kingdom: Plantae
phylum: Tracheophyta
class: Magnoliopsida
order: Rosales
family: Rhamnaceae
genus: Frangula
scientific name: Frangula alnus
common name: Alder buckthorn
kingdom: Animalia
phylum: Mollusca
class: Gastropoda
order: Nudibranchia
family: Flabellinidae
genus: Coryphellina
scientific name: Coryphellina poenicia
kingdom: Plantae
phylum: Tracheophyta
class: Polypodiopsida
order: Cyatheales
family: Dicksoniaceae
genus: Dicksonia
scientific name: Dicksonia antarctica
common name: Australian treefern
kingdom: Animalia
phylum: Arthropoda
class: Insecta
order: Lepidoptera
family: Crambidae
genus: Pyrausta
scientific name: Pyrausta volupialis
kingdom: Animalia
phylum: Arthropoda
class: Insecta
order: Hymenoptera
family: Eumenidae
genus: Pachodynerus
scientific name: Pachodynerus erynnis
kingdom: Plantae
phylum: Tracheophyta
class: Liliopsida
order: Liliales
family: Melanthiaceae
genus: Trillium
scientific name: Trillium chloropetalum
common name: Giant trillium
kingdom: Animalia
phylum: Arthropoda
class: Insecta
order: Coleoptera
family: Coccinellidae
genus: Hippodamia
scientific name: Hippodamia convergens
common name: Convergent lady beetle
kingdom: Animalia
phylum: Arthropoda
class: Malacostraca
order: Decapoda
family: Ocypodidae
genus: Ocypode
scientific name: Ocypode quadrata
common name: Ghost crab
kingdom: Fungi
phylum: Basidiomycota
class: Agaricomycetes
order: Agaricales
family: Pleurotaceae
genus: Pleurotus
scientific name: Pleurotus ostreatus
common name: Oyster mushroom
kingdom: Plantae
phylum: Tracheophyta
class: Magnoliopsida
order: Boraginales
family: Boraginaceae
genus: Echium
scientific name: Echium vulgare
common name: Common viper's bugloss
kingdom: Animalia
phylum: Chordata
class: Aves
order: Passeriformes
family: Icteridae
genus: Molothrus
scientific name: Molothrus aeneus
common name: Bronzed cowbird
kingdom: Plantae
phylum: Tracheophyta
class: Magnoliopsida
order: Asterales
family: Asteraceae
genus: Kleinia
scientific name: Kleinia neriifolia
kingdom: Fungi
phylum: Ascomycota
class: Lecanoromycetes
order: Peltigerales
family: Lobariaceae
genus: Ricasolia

## Task goal:
Could you rewrite the lines of the listing between the line holding "family: Coccinellidae" and the line holding "genus: Pleurotus", inclusive, replacing "common name" with "vernacular name" and leaving everything else as it is?

## Answer to the problem:
family: Coccinellidae
genus: Hippodamia
scientific name: Hippodamia convergens
vernacular name: Convergent lady beetle
kingdom: Animalia
phylum: Arthropoda
class: Malacostraca
order: Decapoda
family: Ocypodidae
genus: Ocypode
scientific name: Ocypode quadrata
vernacular name: Ghost crab
kingdom: Fungi
phylum: Basidiomycota
class: Agaricomycetes
order: Agaricales
family: Pleurotaceae
genus: Pleurotus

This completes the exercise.